Toponym recognition. Many different approaches to toponym recognition have been undertaken, though all share certain characteristics. The idea is to extract the “interesting” phrases, or the ones most likely to be references to geographic locations and other entities, given the surrounding context. These phrases are collectively called the article’s “entity feature vector,” or EFV. The easiest way to identify the EFV is to look for phrases in the document that exist in a gazetteer or database of geographic names and locations. This approach is utilized by many researchers as their primary search strategy.² In particular, Web-a-Where,² a system for associating geography with Web pages, uses a small, well-curated gazetteer of approximately 40,000 locations, created by collecting the names of countries and cities with populations greater than 5,000. This size imposes a serious limitation on Web-a-Where’s practical geotagging capabilities, as it precludes it from being able to recognize the lightly populated, usually local, places commonplace in articles from local news sources.

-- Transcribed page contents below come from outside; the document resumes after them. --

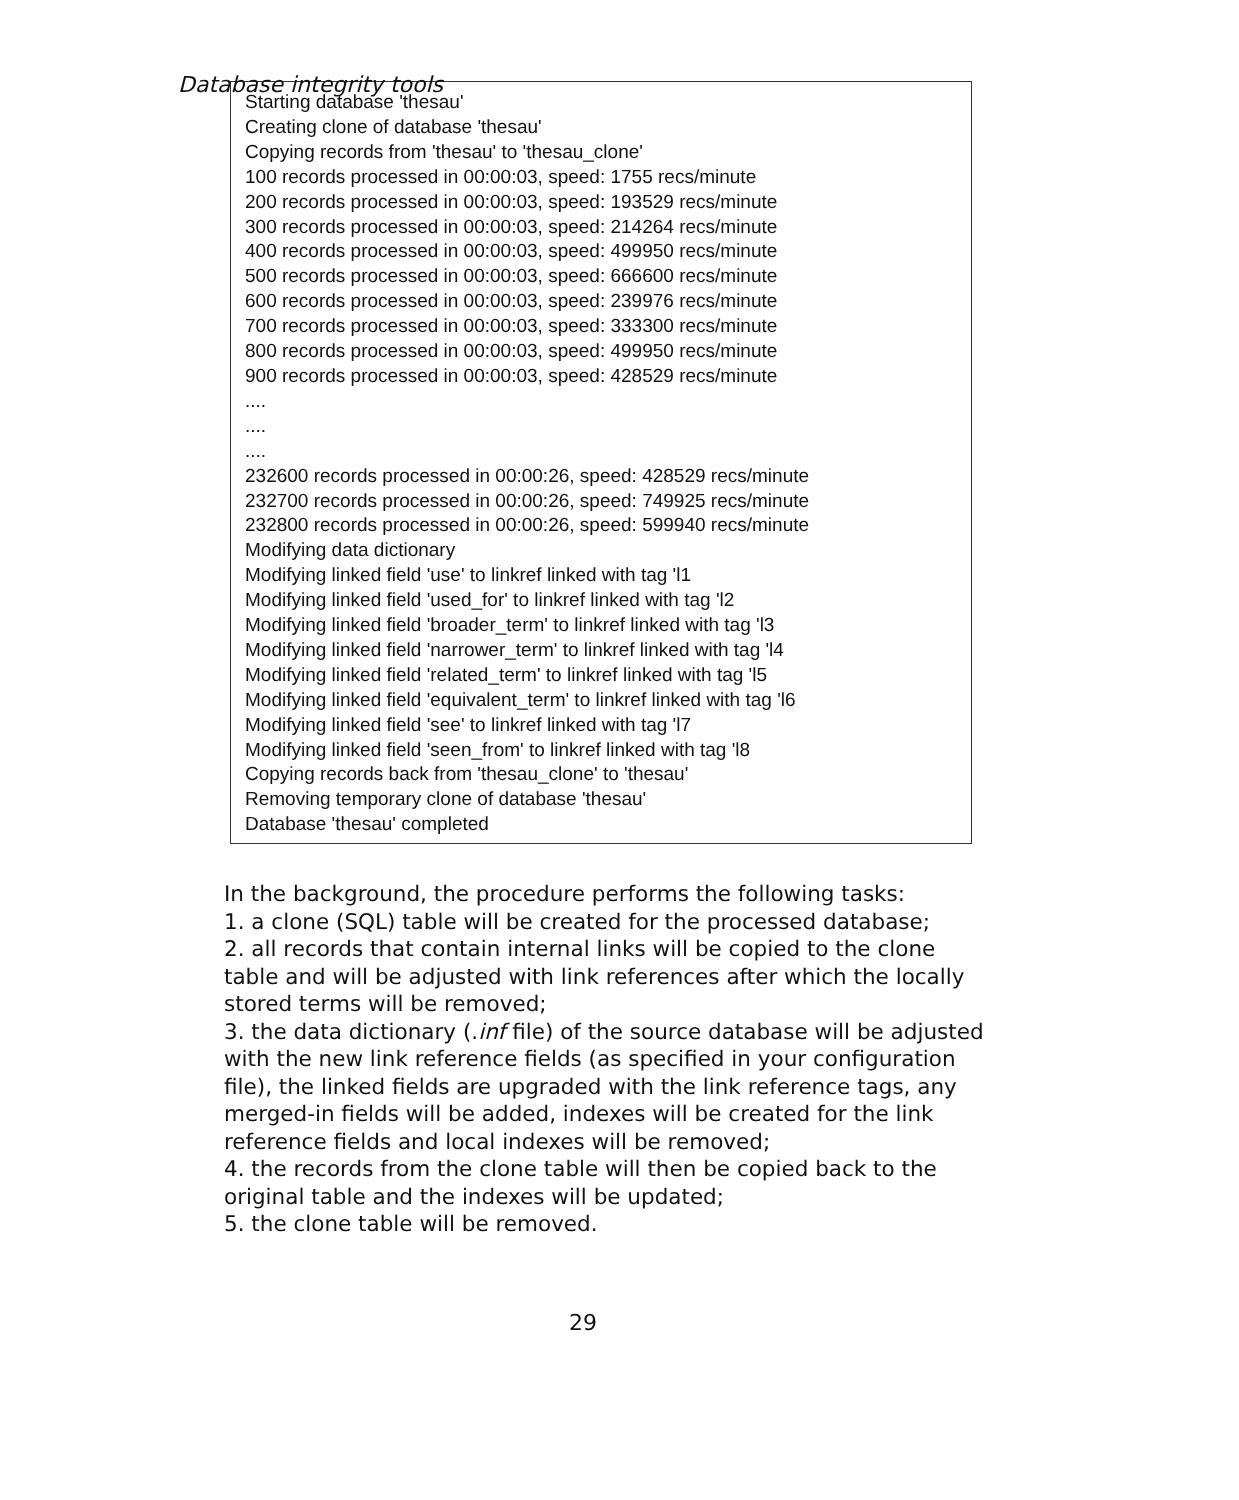Database integrity tools
Starting database 'thesau'
Creating clone of database 'thesau'
Copying records from 'thesau' to 'thesau_clone'
100 records processed in 00:00:03, speed: 1755 recs/minute
200 records processed in 00:00:03, speed: 193529 recs/minute
300 records processed in 00:00:03, speed: 214264 recs/minute
400 records processed in 00:00:03, speed: 499950 recs/minute
500 records processed in 00:00:03, speed: 666600 recs/minute
600 records processed in 00:00:03, speed: 239976 recs/minute
700 records processed in 00:00:03, speed: 333300 recs/minute
800 records processed in 00:00:03, speed: 499950 recs/minute
900 records processed in 00:00:03, speed: 428529 recs/minute
....
....
....
232600 records processed in 00:00:26, speed: 428529 recs/minute
232700 records processed in 00:00:26, speed: 749925 recs/minute
232800 records processed in 00:00:26, speed: 599940 recs/minute
Modifying data dictionary
Modifying linked field 'use' to linkref linked with tag 'l1
Modifying linked field 'used_for' to linkref linked with tag 'l2
Modifying linked field 'broader_term' to linkref linked with tag 'l3
Modifying linked field 'narrower_term' to linkref linked with tag 'l4
Modifying linked field 'related_term' to linkref linked with tag 'l5
Modifying linked field 'equivalent_term' to linkref linked with tag 'l6
Modifying linked field 'see' to linkref linked with tag 'l7
Modifying linked field 'seen_from' to linkref linked with tag 'l8
Copying records back from 'thesau_clone' to 'thesau'
Removing temporary clone of database 'thesau'
Database 'thesau' completed
In the background, the procedure performs the following tasks:
1. a clone (SQL) table will be created for the processed database;
2. all records that contain internal links will be copied to the clone table and will be adjusted with link references after which the locally stored terms will be removed;
3. the data dictionary (.inf file) of the source database will be adjusted with the new link reference fields (as specified in your configuration file), the linked fields are upgraded with the link reference tags, any merged-in fields will be added, indexes will be created for the link reference fields and local indexes will be removed;
4. the records from the clone table will then be copied back to the original table and the indexes will be updated;
5. the clone table will be removed.
29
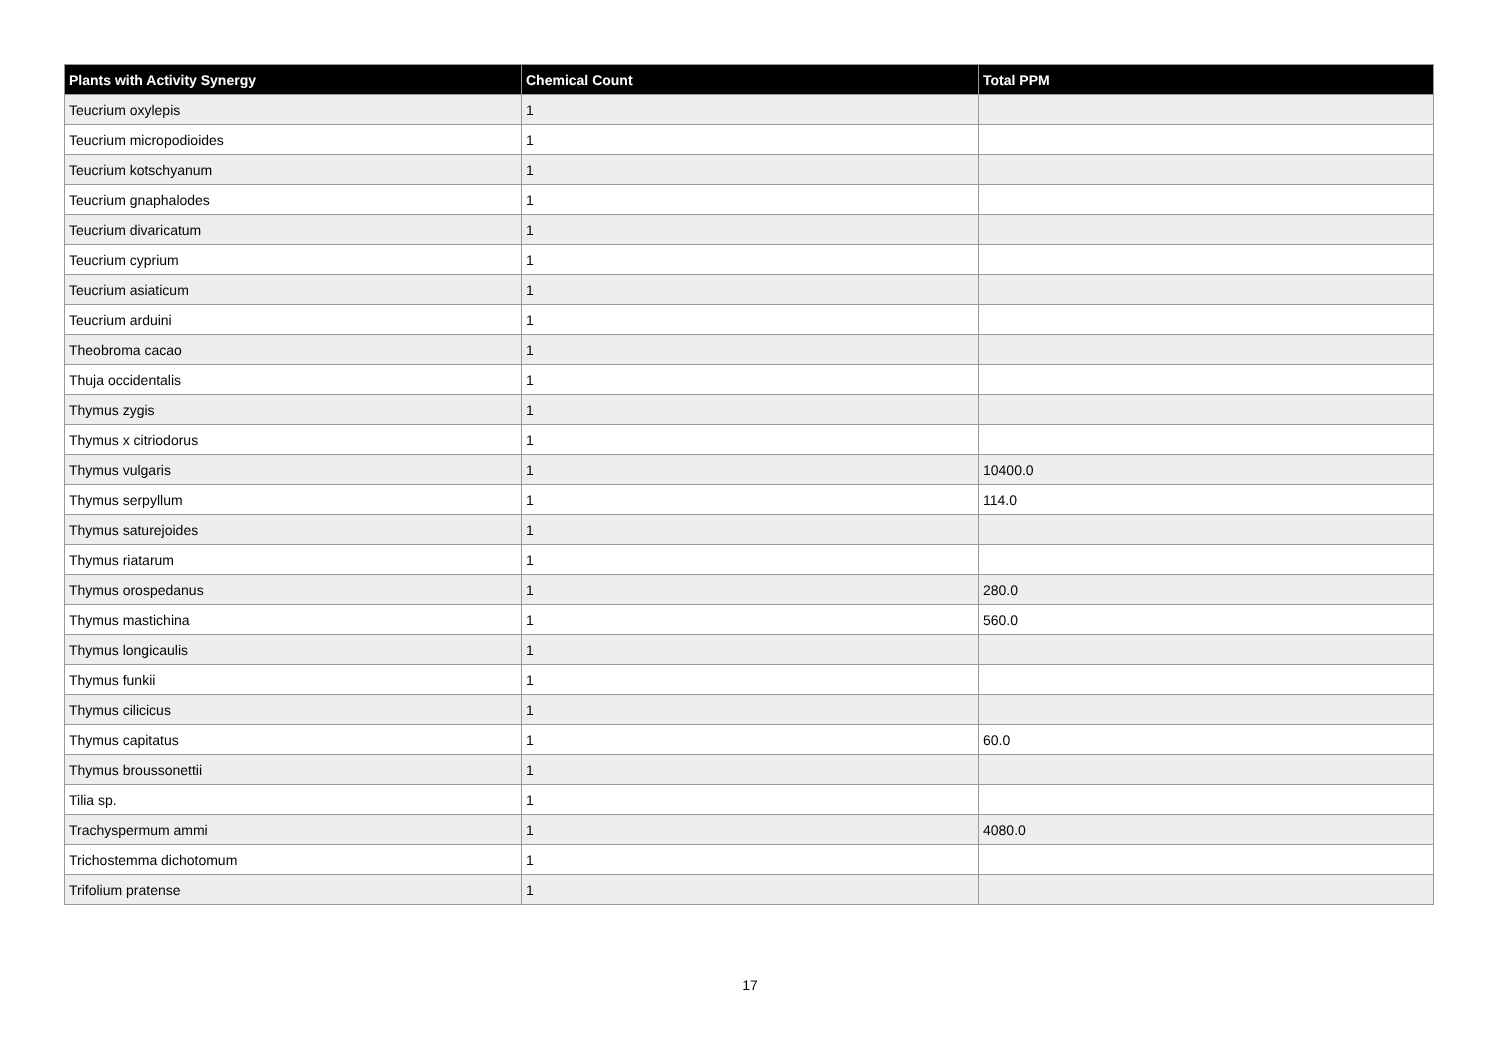| Plants with Activity Synergy | Chemical Count | Total PPM |
| --- | --- | --- |
| Teucrium oxylepis | 1 | |
| Teucrium micropodioides | 1 | |
| Teucrium kotschyanum | 1 | |
| Teucrium gnaphalodes | 1 | |
| Teucrium divaricatum | 1 | |
| Teucrium cyprium | 1 | |
| Teucrium asiaticum | 1 | |
| Teucrium arduini | 1 | |
| Theobroma cacao | 1 | |
| Thuja occidentalis | 1 | |
| Thymus zygis | 1 | |
| Thymus x citriodorus | 1 | |
| Thymus vulgaris | 1 | 10400.0 |
| Thymus serpyllum | 1 | 114.0 |
| Thymus saturejoides | 1 | |
| Thymus riatarum | 1 | |
| Thymus orospedanus | 1 | 280.0 |
| Thymus mastichina | 1 | 560.0 |
| Thymus longicaulis | 1 | |
| Thymus funkii | 1 | |
| Thymus cilicicus | 1 | |
| Thymus capitatus | 1 | 60.0 |
| Thymus broussonettii | 1 | |
| Tilia sp. | 1 | |
| Trachyspermum ammi | 1 | 4080.0 |
| Trichostemma dichotomum | 1 | |
| Trifolium pratense | 1 | |
17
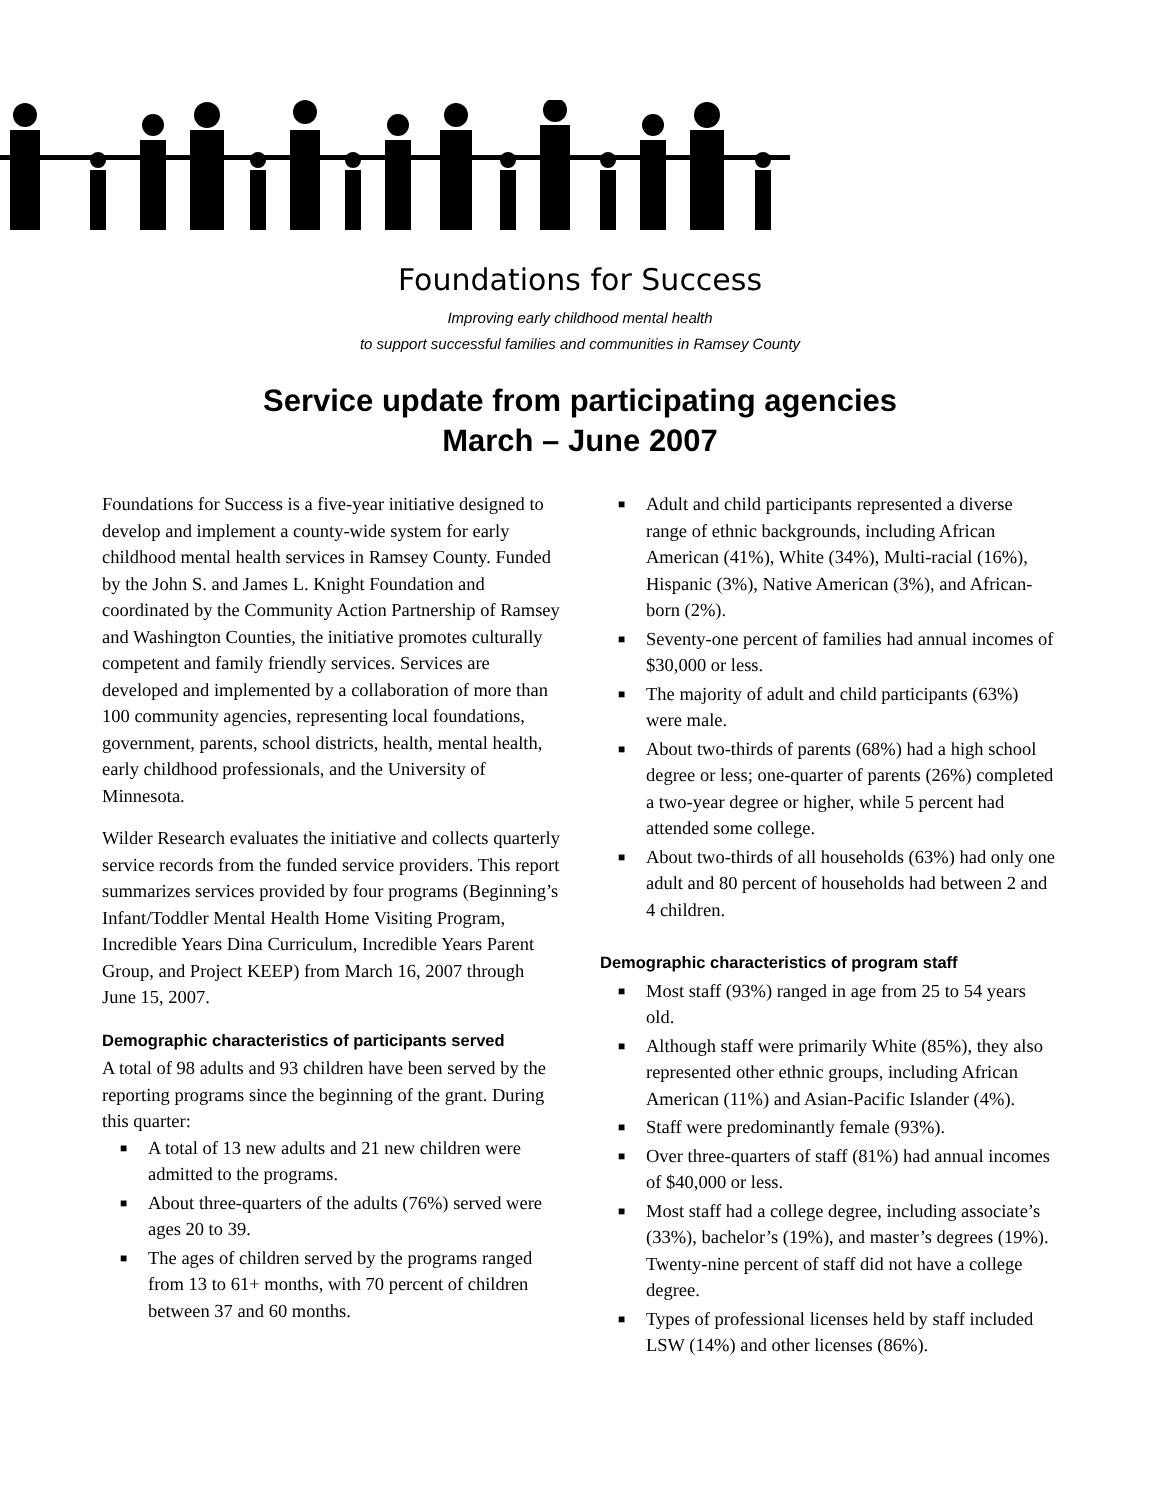Foundations for Success
Improving early childhood mental health
to support successful families and communities in Ramsey County
Service update from participating agencies
March – June 2007
Foundations for Success is a five-year initiative designed to develop and implement a county-wide system for early childhood mental health services in Ramsey County. Funded by the John S. and James L. Knight Foundation and coordinated by the Community Action Partnership of Ramsey and Washington Counties, the initiative promotes culturally competent and family friendly services. Services are developed and implemented by a collaboration of more than 100 community agencies, representing local foundations, government, parents, school districts, health, mental health, early childhood professionals, and the University of Minnesota.
Wilder Research evaluates the initiative and collects quarterly service records from the funded service providers. This report summarizes services provided by four programs (Beginning’s Infant/Toddler Mental Health Home Visiting Program, Incredible Years Dina Curriculum, Incredible Years Parent Group, and Project KEEP) from March 16, 2007 through June 15, 2007.
Demographic characteristics of participants served
A total of 98 adults and 93 children have been served by the reporting programs since the beginning of the grant. During this quarter:
■ A total of 13 new adults and 21 new children were admitted to the programs.
■ About three-quarters of the adults (76%) served were ages 20 to 39.
■ The ages of children served by the programs ranged from 13 to 61+ months, with 70 percent of children between 37 and 60 months.
■ Adult and child participants represented a diverse range of ethnic backgrounds, including African American (41%), White (34%), Multi-racial (16%), Hispanic (3%), Native American (3%), and African-born (2%).
■ Seventy-one percent of families had annual incomes of $30,000 or less.
■ The majority of adult and child participants (63%) were male.
■ About two-thirds of parents (68%) had a high school degree or less; one-quarter of parents (26%) completed a two-year degree or higher, while 5 percent had attended some college.
■ About two-thirds of all households (63%) had only one adult and 80 percent of households had between 2 and 4 children.
Demographic characteristics of program staff
■ Most staff (93%) ranged in age from 25 to 54 years old.
■ Although staff were primarily White (85%), they also represented other ethnic groups, including African American (11%) and Asian-Pacific Islander (4%).
■ Staff were predominantly female (93%).
■ Over three-quarters of staff (81%) had annual incomes of $40,000 or less.
■ Most staff had a college degree, including associate’s (33%), bachelor’s (19%), and master’s degrees (19%). Twenty-nine percent of staff did not have a college degree.
■ Types of professional licenses held by staff included LSW (14%) and other licenses (86%).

Moreover, a small gazetteer means Web-a-Where is more prone to making toponym-recognition errors because it misses out on being aware of geo/non-geo ambiguity afforded by the use of larger gazetteers.

To deal with the geo/non-geo ambiguity inherent in larger gazetteers, researchers, including Martins et al.,²⁷ Rauch et al.,³³ and Stokes et al.,⁴⁵ have proposed a variety of heuristics for filtering potentially erroneous toponyms. MetaCarta³³ recognizes spatial cue words (such as “city of”), as well as certain forms of postal addresses and textual representations of geographic coordinates. However, this strategy causes serious problems when geotagging newspaper articles, as the address of a newspaper’s home office is often included in each article. Given MetaCarta’s primary focus on larger prominent locations, these properly formatted address strings play too large a role in its geotagging process, resulting in many geotagging errors.

Other approaches to toponym recognition are rooted in solutions to related problems in natural language processing. For example, Named-Entity Recognition (NER)⁴⁷ focuses on nouns and noun phrases, aiming to identify noun phrases from an article that correspond to various entity classes (such as PERSON, ORGANIZATION, and LOCATION). Phrases tagged as LOCATION are most likely to be locations and stored as geographic features of the entity feature vector, while ORGANIZATION and PERSON phrases are stored as non-geographic features. NER approaches can be classified roughly as rule-based^18,31 or statistical.¹⁷

Rule-based solutions feature catalogs of rules listing possible contexts in which toponyms may appear. On the other hand, statistical solutions rely on annotated corpora of documents to train language models using constructs like hidden Markov models (HMMs)⁴⁷ and conditional random fields (CRFs).¹⁵ HMMs and CRFs are used widely when annotated corpora are available. NewsStand’s toponym-recognition procedure uses the NER tagger of the LingPipe toolkit⁴ that was trained on news data from the Message Understanding Conference, or MUC-6, and the well-known Brown corpus.⁹

Note that NER tagging does not preclude use of a gazetteer. Instead, these tagging methods serve as filters or pruning devices for controlling the number of lookups made to the gazetteer. The downside is that if an entity is not identified as a potential location, it will be missed, which happens. NewsStand uses GeoNames (http://geonames.org/), an open gazetteer originally assembled from more than 100 gazetteers, including the GEOnet Names Server and Geographic Names Information System. It is maintained by volunteers worldwide and currently contains the names of approximately 8.5 million different geographic locations, of which approximately 5.5 million are unique, with the difference accounting for the need to perform toponym resolution or resolve geo/geo ambiguity. The NewsStand gazetteer contains almost 16.3 million entries due to its need to keep track of the names of each location in multiple languages.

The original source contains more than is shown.